Interesting discussion.

I've been chatting with the software director here, and he is very much against multi-thread and instead pushing me to use a multi-process solution. This may make more sense when reading helio's message which said that threads are best used when they have finite lifespan and need no synchronization.

I have a good interface defined for these two threads to run without synchronization which is good, but then I suppose multi-processes work just as well. I'd love to go multi-thread though because it is "the future" and this advance in technology would probably make our next few projects much easier.

In terms of shared data, all of the components read to and write from a massive (300kb) shared memory. Fortunately it is sequential so that we can mutex specific segments of the memory at a time.
threads are best used when they have finite lifespan

I would say the opposite, they are best used if their lifetime matches the lifetime of the program.
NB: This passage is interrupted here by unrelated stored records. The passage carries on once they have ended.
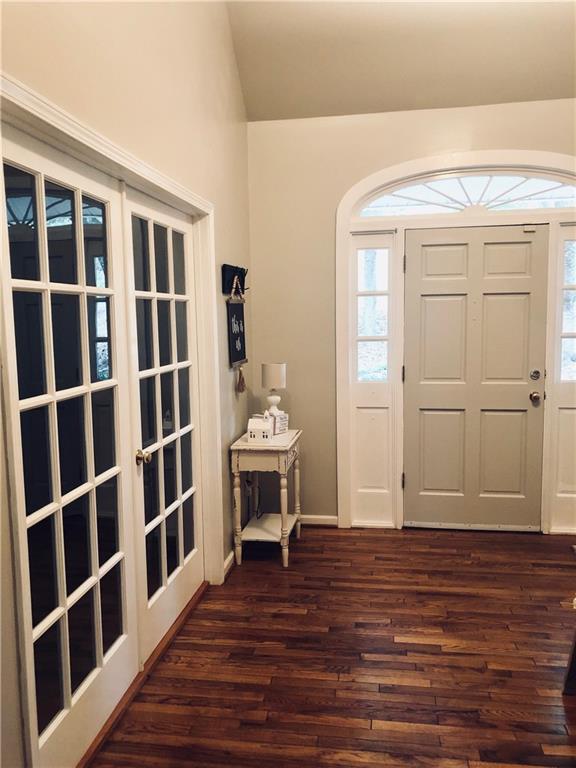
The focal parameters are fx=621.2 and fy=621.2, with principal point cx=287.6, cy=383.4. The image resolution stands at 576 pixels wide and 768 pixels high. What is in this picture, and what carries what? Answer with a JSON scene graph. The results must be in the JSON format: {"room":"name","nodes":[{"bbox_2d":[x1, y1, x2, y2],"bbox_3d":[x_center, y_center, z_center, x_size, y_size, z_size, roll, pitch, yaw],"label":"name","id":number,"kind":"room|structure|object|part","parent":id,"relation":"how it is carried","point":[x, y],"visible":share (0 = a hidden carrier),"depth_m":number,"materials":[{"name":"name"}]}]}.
{"room":"entryway","nodes":[
{"label":"entryway","id":0,"kind":"room"},
{"bbox_2d":[0,0,252,767],"bbox_3d":[-0.758,-0.544,1.723,0.155,3.801,5.213,0,6,9],"label":"left wall","id":1,"kind":"structure","parent":0,"point":[102,65],"depth_m":2.62,"materials":[{"name":"beige paint"}]},
{"bbox_2d":[0,72,223,589],"bbox_3d":[-0.642,0.201,2.503,0.179,2.075,1.934,0,6,9],"label":"door frame","id":2,"kind":"structure","parent":1,"relation":"attached to","point":[121,160],"depth_m":2.31,"materials":[{"name":"white paint"}]},
{"bbox_2d":[1,121,139,767],"bbox_3d":[-0.692,0.244,2.084,0.091,2.001,0.868,0,6,9],"label":"french door","id":3,"kind":"structure","parent":2,"relation":"in","point":[119,555],"depth_m":2.02,"materials":[{"name":"white glass"}]},
{"bbox_2d":[124,185,202,662],"bbox_3d":[-0.562,0.164,2.980,0.092,2.004,0.936,0,6,9],"label":"french door","id":4,"kind":"structure","parent":2,"relation":"in","point":[185,431],"depth_m":2.89,"materials":[{"name":"white glass"}]},
{"bbox_3d":[-0.609,0.309,2.619,0.062,0.057,0.063,0,6,9],"label":"brass doorknob","id":5,"kind":"part","parent":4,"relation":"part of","materials":[{"name":"gold metal"}]},
{"bbox_2d":[223,550,234,578],"bbox_3d":[-0.320,1.039,3.822,0.015,0.087,0.722,0,6,9],"label":"baseboard","id":6,"kind":"structure","parent":1,"relation":"attached to","point":[227,562],"depth_m":3.63,"materials":[{"name":"white paint"}]},
{"bbox_2d":[221,264,247,294],"bbox_3d":[-0.308,-0.642,3.826,0.094,0.167,0.374,0,6,9],"label":"key rack","id":7,"kind":"object","parent":1,"relation":"attached to","point":[236,268],"visible":0.88,"depth_m":3.77,"materials":[{"name":"black"}]},
{"bbox_2d":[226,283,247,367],"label":"hanging sign","id":8,"kind":"object","parent":7,"relation":"hanging from","point":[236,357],"visible":0.86,"depth_m":3.83,"materials":[{"name":"black"}]},
{"bbox_2d":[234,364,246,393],"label":"tassel","id":9,"kind":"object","parent":8,"relation":"hanging from","point":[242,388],"visible":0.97,"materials":[{"name":"brown fabric"}]},
{"bbox_2d":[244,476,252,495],"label":"wall socket","id":10,"kind":"object","parent":1,"relation":"attached to","point":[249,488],"visible":0.63,"depth_m":4.17,"materials":[{"name":"white"}]},
{"bbox_2d":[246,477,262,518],"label":"power cord","id":11,"kind":"object","parent":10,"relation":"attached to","point":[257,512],"visible":0.67,"depth_m":4.27,"materials":[{"name":"black plastic"}]},
{"bbox_2d":[85,525,575,767],"bbox_3d":[1.012,1.360,1.594,4.288,0.097,5.997,0,6,9],"label":"floor","id":12,"kind":"structure","parent":0,"point":[326,536],"depth_m":2.69,"materials":[{"name":"brown wood"}]},
{"bbox_2d":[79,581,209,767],"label":"door threshold","id":13,"kind":"object","parent":12,"relation":"on","point":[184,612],"visible":0.66,"depth_m":2.53,"materials":[{"name":"brown wood"}]},
{"bbox_2d":[229,428,302,567],"bbox_3d":[-0.121,0.707,3.966,0.372,0.738,0.593,0,6,9],"label":"side table","id":14,"kind":"object","parent":12,"relation":"on","point":[242,447],"visible":0.9,"depth_m":3.76,"materials":[{"name":"beige wood"}]},
{"bbox_2d":[247,414,271,442],"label":"house figurine","id":15,"kind":"object","parent":14,"relation":"on","point":[250,429],"visible":1,"depth_m":3.77,"materials":[{"name":"white ceramic"}]},
{"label":"drawer","id":16,"kind":"part","parent":14,"relation":"part of","materials":[{"name":"beige wood"}]},
{"bbox_2d":[261,363,286,416],"bbox_3d":[-0.094,0.097,4.080,0.163,0.460,0.163,0,6,9],"label":"table lamp","id":17,"kind":"object","parent":14,"relation":"on","point":[272,371],"visible":0.92,"depth_m":4.01,"materials":[{"name":"white"}]},
{"bbox_3d":[-0.093,-0.057,4.110,0.184,0.166,0.178,-4,7,-25],"label":"drum shade","id":18,"kind":"part","parent":17,"relation":"part of","materials":[{"name":"white fabric"}]},
{"bbox_2d":[268,410,288,435],"bbox_3d":[-0.077,0.257,4.054,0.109,0.149,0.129,5,9,44],"label":"sign","id":19,"kind":"object","parent":14,"relation":"on","point":[282,423],"visible":0.81,"depth_m":4.02,"materials":[{"name":"white wood"}]},
{"bbox_2d":[562,601,575,696],"bbox_3d":[1.372,0.888,2.335,0.576,0.696,0.549,0,6,9],"label":"wooden furniture","id":20,"kind":"object","parent":12,"relation":"on","point":[575,647],"visible":0.98,"depth_m":2.44,"materials":[{"name":"brown wood"}]},
{"bbox_2d":[226,0,575,121],"bbox_3d":[1.104,-1.942,1.842,3.820,0.367,4.820,0,6,9],"label":"ceiling","id":21,"kind":"structure","parent":0,"point":[385,99],"depth_m":3.70,"materials":[{"name":"beige paint"}]},
{"bbox_2d":[246,95,575,527],"bbox_3d":[1.403,-0.403,4.148,3.377,2.837,0.164,0,6,9],"label":"back wall","id":22,"kind":"structure","parent":0,"point":[348,181],"depth_m":4.23,"materials":[{"name":"beige paint"}]},
{"bbox_2d":[300,515,338,526],"bbox_3d":[-0.027,0.971,4.441,0.788,0.081,0.014,0,6,9],"label":"baseboard","id":23,"kind":"structure","parent":22,"relation":"attached to","point":[331,520],"depth_m":4.40,"materials":[{"name":"white paint"}]},
{"bbox_2d":[333,151,575,534],"bbox_3d":[1.327,-0.240,4.162,1.934,2.520,0.178,0,6,9],"label":"door frame","id":24,"kind":"structure","parent":22,"relation":"attached to","point":[423,163],"depth_m":4.11,"materials":[{"name":"white paint"}]},
{"bbox_2d":[347,229,398,528],"bbox_3d":[0.587,-0.017,4.290,0.298,2.071,0.091,0,6,9],"label":"sidelight window","id":25,"kind":"object","parent":24,"relation":"in","point":[367,483],"visible":0.92,"depth_m":4.30,"materials":[{"name":"white glass"}]},
{"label":"hinge","id":26,"kind":"part","parent":24,"relation":"part of","materials":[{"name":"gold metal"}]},
{"bbox_2d":[353,169,575,216],"bbox_3d":[1.242,-1.250,4.088,1.620,0.288,0.051,0,6,9],"label":"arched window","id":27,"kind":"structure","parent":24,"relation":"in","point":[570,196],"depth_m":4.08,"materials":[{"name":"white glass"}]},
{"bbox_2d":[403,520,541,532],"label":"door threshold","id":28,"kind":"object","parent":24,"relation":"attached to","point":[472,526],"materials":[{"name":"silver metal"}]},
{"bbox_2d":[405,221,548,531],"bbox_3d":[1.252,-0.017,4.186,0.914,2.033,0.116,0,6,9],"label":"front door","id":29,"kind":"structure","parent":24,"relation":"in","point":[429,257],"depth_m":4.20,"materials":[{"name":"paint"}]},
{"bbox_2d":[546,219,575,535],"bbox_3d":[1.924,-0.018,4.061,0.353,2.071,0.096,0,6,9],"label":"sidelight window","id":30,"kind":"object","parent":24,"relation":"in","point":[562,415],"visible":0.83,"depth_m":4.10,"materials":[{"name":"white glass"}]}
]}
we can mutex specific segments of the memory at a time.

That's just another coarse lock. Perhaps you have non-thread-safe code to link?
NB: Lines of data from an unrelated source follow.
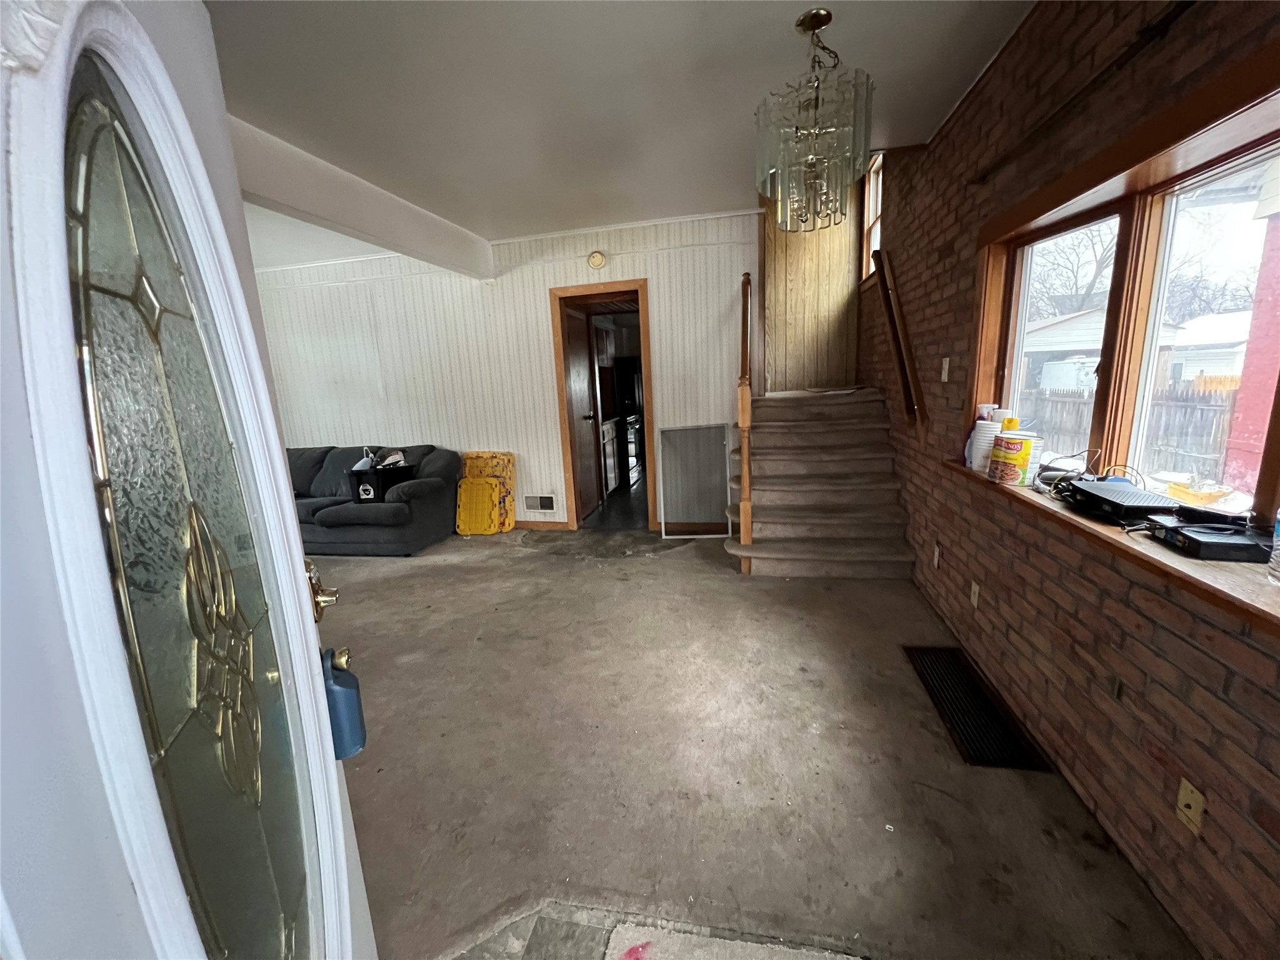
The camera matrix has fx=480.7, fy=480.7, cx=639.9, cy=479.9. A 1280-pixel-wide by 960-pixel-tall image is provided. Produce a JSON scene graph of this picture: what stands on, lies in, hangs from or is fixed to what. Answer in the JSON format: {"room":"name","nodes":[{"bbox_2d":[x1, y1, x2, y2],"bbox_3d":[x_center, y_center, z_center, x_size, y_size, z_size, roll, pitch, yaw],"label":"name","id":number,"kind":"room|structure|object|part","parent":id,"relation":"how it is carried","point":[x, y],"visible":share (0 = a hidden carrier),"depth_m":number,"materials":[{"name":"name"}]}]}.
{"room":"entryway","nodes":[
{"label":"entryway","id":0,"kind":"room"},
{"bbox_2d":[250,206,761,534],"bbox_3d":[-1.669,-0.865,4.687,5.416,2.711,0.143,0,12,12],"label":"back wall","id":1,"kind":"structure","parent":0,"point":[542,283],"depth_m":4.49,"materials":[{"name":"white paint"}]},
{"bbox_2d":[523,493,556,511],"bbox_3d":[-0.974,0.221,4.664,0.305,0.161,0.015,0,12,12],"label":"wall vent","id":2,"kind":"object","parent":1,"relation":"attached to","point":[531,504],"visible":0.99,"depth_m":4.66,"materials":[{"name":"white metal"}]},
{"bbox_2d":[516,518,570,530],"bbox_3d":[-2.319,0.439,5.000,3.307,0.091,0.015,0,12,12],"label":"baseboard","id":3,"kind":"structure","parent":1,"relation":"attached to","point":[547,525],"depth_m":4.74,"materials":[{"name":"brown wood"}]},
{"bbox_2d":[587,249,606,269],"bbox_3d":[-0.372,-1.883,4.106,0.150,0.152,0.039,0,12,12],"label":"smoke detector","id":4,"kind":"object","parent":1,"relation":"attached to","point":[597,262],"visible":0.97,"depth_m":4.09,"materials":[{"name":"white"}]},
{"bbox_2d":[547,278,656,530],"bbox_3d":[-0.288,-0.672,4.414,1.058,2.292,0.235,0,12,12],"label":"doorway frame","id":5,"kind":"structure","parent":1,"relation":"in","point":[610,286],"depth_m":4.31,"materials":[{"name":"brown wood"}]},
{"bbox_2d":[564,303,601,518],"bbox_3d":[-0.597,-0.657,4.993,0.129,2.070,0.753,0,12,12],"label":"interior door","id":6,"kind":"structure","parent":5,"relation":"attached to","point":[579,361],"depth_m":4.97,"materials":[{"name":"brown wood"}]},
{"bbox_2d":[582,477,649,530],"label":"kitchen floor","id":7,"kind":"structure","parent":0,"point":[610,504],"depth_m":5.19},
{"bbox_2d":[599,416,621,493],"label":"kitchen cabinet","id":8,"kind":"object","parent":7,"relation":"on","point":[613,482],"visible":0.29,"depth_m":6.09,"materials":[{"name":"wood"}]},
{"bbox_2d":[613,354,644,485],"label":"refrigerator","id":9,"kind":"object","parent":7,"relation":"on","point":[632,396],"visible":0.32,"depth_m":6.55,"materials":[{"name":"black metal"}]},
{"bbox_2d":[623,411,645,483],"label":"stove","id":10,"kind":"object","parent":7,"relation":"on","point":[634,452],"visible":0.34,"depth_m":6.84,"materials":[{"name":"metal"}]},
{"bbox_2d":[200,0,1034,265],"bbox_3d":[-1.339,-1.764,2.303,6.431,0.130,6.370,0,12,12],"label":"ceiling","id":11,"kind":"structure","parent":0,"point":[300,33],"depth_m":2.12,"materials":[{"name":"white paint"}]},
{"bbox_2d":[233,117,494,281],"bbox_3d":[-1.785,-1.642,2.725,0.301,0.313,3.347,0,12,12],"label":"ceiling beam","id":12,"kind":"structure","parent":11,"relation":"attached to","point":[374,229],"depth_m":2.88,"materials":[{"name":"white paint"}]},
{"bbox_2d":[754,6,875,232],"bbox_3d":[0.660,-1.364,1.853,0.441,0.742,0.440,0,12,12],"label":"chandelier","id":13,"kind":"object","parent":11,"relation":"hanging from","point":[817,25],"visible":1,"depth_m":1.78,"materials":[{"name":"glass"}]},
{"bbox_2d":[443,900,868,959],"bbox_3d":[0.055,1.268,0.770,1.421,0.020,1.122,0,12,12],"label":"tile floor","id":14,"kind":"structure","parent":0,"point":[594,929],"depth_m":1.22,"materials":[{"name":"tile"}]},
{"bbox_2d":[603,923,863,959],"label":"rug","id":15,"kind":"object","parent":14,"relation":"on","point":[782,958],"visible":1,"depth_m":1.19,"materials":[{"name":"carpet"}]},
{"bbox_2d":[311,523,1196,959],"bbox_3d":[-1.196,1.003,2.537,5.968,0.114,6.146,0,12,12],"label":"floor","id":16,"kind":"structure","parent":0,"point":[491,560],"depth_m":1.75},
{"bbox_2d":[0,0,381,959],"bbox_3d":[-0.436,0.278,0.447,0.165,2.005,1.030,-7,12,-19],"label":"front door","id":17,"kind":"structure","parent":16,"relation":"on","point":[337,805],"depth_m":0.45,"materials":[{"name":"white paint"}]},
{"bbox_3d":[-0.497,0.214,0.603,0.064,1.156,0.367,-4,12,-9],"label":"insert","id":18,"kind":"part","parent":17,"relation":"part of","materials":[{"name":"glass"}]},
{"bbox_2d":[305,558,339,623],"bbox_3d":[-0.631,0.211,0.920,0.090,0.132,0.112,-7,12,-19],"label":"door knob","id":19,"kind":"object","parent":17,"relation":"attached to","point":[316,603],"visible":0.43,"depth_m":0.91,"materials":[{"name":"gold metal"}]},
{"bbox_2d":[321,645,366,758],"bbox_3d":[-0.566,0.413,0.899,0.081,0.201,0.081,-6,12,-18],"label":"lockbox","id":20,"kind":"object","parent":17,"relation":"hanging from","point":[337,692],"visible":0.59,"depth_m":0.88,"materials":[{"name":"blue plastic"}]},
{"bbox_2d":[290,440,459,556],"bbox_3d":[-2.894,0.144,4.535,2.268,0.897,0.949,0,12,12],"label":"sofa","id":21,"kind":"object","parent":16,"relation":"on","point":[412,493],"visible":0.52,"depth_m":4.16,"materials":[{"name":"grey fabric"}]},
{"bbox_2d":[346,463,414,503],"bbox_3d":[-2.293,0.029,4.286,0.434,0.277,0.373,0,12,12],"label":"black bin","id":22,"kind":"object","parent":21,"relation":"on","point":[359,482],"visible":0.77,"depth_m":4.15,"materials":[{"name":"black plastic"}]},
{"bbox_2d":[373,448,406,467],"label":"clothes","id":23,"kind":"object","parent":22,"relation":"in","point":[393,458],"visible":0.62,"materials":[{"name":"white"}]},
{"bbox_2d":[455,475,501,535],"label":"yellow lid","id":24,"kind":"object","parent":16,"relation":"on","point":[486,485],"visible":0.97,"depth_m":4.57,"materials":[{"name":"yellow plastic"}]},
{"bbox_2d":[460,450,516,531],"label":"yellow lids","id":25,"kind":"object","parent":16,"relation":"on","point":[512,517],"visible":0.57,"depth_m":4.68,"materials":[{"name":"plastic"}]},
{"bbox_2d":[657,421,732,538],"bbox_3d":[0.484,0.025,4.212,0.575,0.983,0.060,0,12,12],"label":"screen panel","id":26,"kind":"object","parent":16,"relation":"on","point":[679,431],"visible":0.97,"depth_m":4.21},
{"bbox_2d":[725,388,914,578],"bbox_3d":[1.303,-0.076,3.795,1.242,1.233,1.998,0,12,12],"label":"staircase","id":27,"kind":"structure","parent":16,"relation":"on","point":[764,512],"depth_m":3.58,"materials":[{"name":"brown carpet"}]},
{"bbox_2d":[737,269,754,570],"bbox_3d":[0.778,-0.536,3.563,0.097,2.191,0.983,0,12,12],"label":"stair railing","id":28,"kind":"object","parent":27,"relation":"on","point":[743,407],"visible":0.92,"depth_m":3.25,"materials":[{"name":"brown wood"}]},
{"bbox_2d":[902,644,1052,771],"bbox_3d":[1.373,0.928,2.031,0.265,0.012,0.745,0,12,12],"label":"floor vent","id":29,"kind":"object","parent":16,"relation":"in","point":[931,662],"visible":0.92,"depth_m":1.95,"materials":[{"name":"black metal"}]},
{"bbox_2d":[758,183,861,391],"bbox_3d":[1.534,-1.705,4.427,0.933,2.996,0.261,0,12,12],"label":"stairwell wall","id":30,"kind":"structure","parent":0,"point":[801,353],"depth_m":4.39,"materials":[{"name":"brown wood"}]},
{"bbox_2d":[860,0,1279,959],"bbox_3d":[1.591,-0.469,1.952,0.182,2.821,6.279,0,12,12],"label":"brick wall","id":31,"kind":"structure","parent":0,"point":[1260,856],"depth_m":1.55,"materials":[{"name":"brick"}]},
{"bbox_2d":[860,150,884,281],"bbox_3d":[2.001,-2.176,3.904,0.144,1.051,0.937,0,12,12],"label":"small window","id":32,"kind":"structure","parent":31,"relation":"in","point":[870,194],"depth_m":4.22,"materials":[{"name":"brown wood"}]},
{"bbox_2d":[871,248,926,426],"bbox_3d":[1.711,-0.969,3.203,0.149,1.196,0.534,0,12,12],"label":"handrail","id":33,"kind":"object","parent":31,"relation":"attached to","point":[889,305],"visible":0.99,"depth_m":3.15,"materials":[{"name":"brown wood"}]},
{"bbox_2d":[931,542,941,568],"bbox_3d":[1.677,0.427,2.724,0.010,0.120,0.069,0,12,12],"label":"wall outlet","id":34,"kind":"object","parent":31,"relation":"attached to","point":[936,555],"visible":0.97,"depth_m":2.71,"materials":[{"name":"white"}]},
{"bbox_2d":[940,357,950,381],"bbox_3d":[1.658,-0.599,2.620,0.017,0.120,0.073,0,12,12],"label":"light switch","id":35,"kind":"object","parent":31,"relation":"attached to","point":[947,359],"visible":0.97,"depth_m":2.61,"materials":[{"name":"white plastic"}]},
{"bbox_2d":[968,581,981,608],"bbox_3d":[1.580,0.542,2.276,0.010,0.117,0.071,0,12,12],"label":"wall outlet","id":36,"kind":"object","parent":31,"relation":"attached to","point":[976,590],"visible":0.96,"depth_m":2.26,"materials":[{"name":"white plastic"}]},
{"bbox_2d":[969,0,1197,180],"bbox_3d":[1.379,-1.201,1.330,0.081,0.052,1.841,0,12,12],"label":"curtain rod","id":37,"kind":"object","parent":31,"relation":"attached to","point":[1149,28],"visible":0.98,"depth_m":1.45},
{"bbox_2d":[947,460,1279,633],"bbox_3d":[1.443,0.149,1.436,0.277,0.054,2.182,0,12,12],"label":"window sill","id":38,"kind":"structure","parent":31,"relation":"attached to","point":[1228,579],"depth_m":1.20,"materials":[{"name":"brown wood"}]},
{"bbox_2d":[966,417,1003,472],"bbox_3d":[1.523,-0.147,2.104,0.133,0.219,0.133,-4,12,-6],"label":"white container","id":39,"kind":"object","parent":38,"relation":"on","point":[979,437],"visible":0.6,"depth_m":2.07,"materials":[{"name":"white plastic"}]},
{"bbox_2d":[988,430,1034,485],"bbox_3d":[1.476,-0.090,1.922,0.122,0.193,0.124,-3,12,-1],"label":"food can","id":40,"kind":"object","parent":38,"relation":"on","point":[1013,458],"visible":0.99,"depth_m":1.88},
{"bbox_2d":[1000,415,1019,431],"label":"yellow bottle","id":41,"kind":"object","parent":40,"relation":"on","point":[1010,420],"visible":0.4,"depth_m":1.96,"materials":[{"name":"yellow plastic"}]},
{"bbox_2d":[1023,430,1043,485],"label":"white container","id":42,"kind":"object","parent":38,"relation":"on","point":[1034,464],"visible":0.39,"depth_m":1.89,"materials":[{"name":"white plastic"}]},
{"bbox_2d":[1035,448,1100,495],"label":"cable","id":43,"kind":"object","parent":38,"relation":"on","point":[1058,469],"visible":0.78,"depth_m":1.75,"materials":[{"name":"black plastic"}]},
{"bbox_2d":[1056,478,1178,525],"bbox_3d":[1.490,0.060,1.495,0.213,0.055,0.312,0,12,12],"label":"device","id":44,"kind":"object","parent":38,"relation":"on","point":[1098,487],"visible":0.92,"depth_m":1.44,"materials":[{"name":"black plastic"}]},
{"bbox_2d":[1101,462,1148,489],"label":"cable","id":45,"kind":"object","parent":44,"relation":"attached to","point":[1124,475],"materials":[{"name":"yellow plastic"}]},
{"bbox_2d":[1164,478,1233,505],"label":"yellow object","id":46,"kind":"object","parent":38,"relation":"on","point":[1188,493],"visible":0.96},
{"bbox_2d":[1145,517,1267,562],"bbox_3d":[1.434,0.143,1.212,0.172,0.050,0.213,0,12,12],"label":"device","id":47,"kind":"object","parent":38,"relation":"on","point":[1199,525],"visible":0.93,"depth_m":1.17,"materials":[{"name":"black plastic"}]},
{"bbox_2d":[1267,509,1279,585],"bbox_3d":[1.379,0.104,0.984,0.089,0.244,0.085,0,12,12],"label":"water bottle","id":48,"kind":"object","parent":38,"relation":"on","point":[1278,552],"visible":0.99,"depth_m":1.02,"materials":[{"name":"clear plastic"}]},
{"bbox_2d":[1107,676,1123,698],"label":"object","id":49,"kind":"object","parent":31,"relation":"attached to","point":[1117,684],"visible":0.95,"depth_m":1.44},
{"bbox_2d":[968,53,1279,534],"bbox_3d":[1.549,-0.443,1.387,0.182,1.074,1.990,0,12,12],"label":"window","id":50,"kind":"structure","parent":31,"relation":"in","point":[1172,192],"depth_m":1.52,"materials":[{"name":"brown wood"}]},
{"bbox_2d":[1175,777,1204,832],"bbox_3d":[1.348,0.799,1.182,0.011,0.112,0.067,0,12,12],"label":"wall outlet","id":51,"kind":"object","parent":31,"relation":"attached to","point":[1194,802],"visible":0.97,"depth_m":1.18,"materials":[{"name":"beige plastic"}]},
{"label":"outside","id":52,"kind":"structure","parent":0,"visible":0},
{"bbox_2d":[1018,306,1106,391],"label":"shed","id":53,"kind":"structure","parent":52,"point":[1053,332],"materials":[{"name":"white"}]},
{"bbox_2d":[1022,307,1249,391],"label":"neighboring house","id":54,"kind":"structure","parent":52,"point":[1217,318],"materials":[{"name":"white paint"}]},
{"bbox_2d":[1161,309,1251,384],"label":"shed","id":55,"kind":"structure","parent":52,"point":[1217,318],"materials":[{"name":"white paint"}]},
{"bbox_2d":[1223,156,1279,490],"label":"red post","id":56,"kind":"structure","parent":52,"point":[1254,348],"depth_m":3.44,"materials":[{"name":"paint"}]},
{"label":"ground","id":57,"kind":"structure","parent":52,"visible":0},
{"bbox_2d":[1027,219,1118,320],"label":"tree","id":58,"kind":"object","parent":57,"relation":"on","point":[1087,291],"visible":0.37,"materials":[{"name":"plant"}]},
{"bbox_2d":[1016,381,1239,476],"bbox_3d":[7.369,-0.728,7.563,0.119,1.586,7.673,0,12,12],"label":"wooden fence","id":59,"kind":"object","parent":57,"relation":"on","point":[1185,445],"visible":0.41,"depth_m":6.82,"materials":[{"name":"brown wood"}]}
]}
(also, 300kb shared memis massive? I'm annoyed at IBM for their 3Gb limit, but they have ridiculous memory addressing)

I'd love to go multi-thread though because it is "the future"

I think some people here are trying to say it's "the past" :)
I have a good interface defined for these two threads to run without synchronization which is good, but then I suppose multi-processes work just as well. I'd love to go multi-thread though because it is "the future" and this advance in technology would probably make our next few projects much easier.
The only difference between these two configurations:

process A{[thread 0], [thread 1]}
-
process A{[thread 0]}
process B{[thread 1]}

is that one has separate address spaces for its threads. Personally, I would default to threads unless there are special considerations (e.g. you might not want possible errors in one workload to propagate to other workloads), if only because threads make for a slightly neater codebase. Plus, inter-thread communication mechanisms are generally better known than their inter-process counterparts.
Cubbi, ok, at worst, it's the present and I need to catch up. But where are we going to go from here? Processors aren't getting any faster, just more cores.
where are we going to go from here

fibers, strands, whatever you call them. Intel Cilk Plus is probably what it's gonna look like in C++. I don't see it as a replacement though, just as a tool that covers the problem cases where threads aren't all that suitable.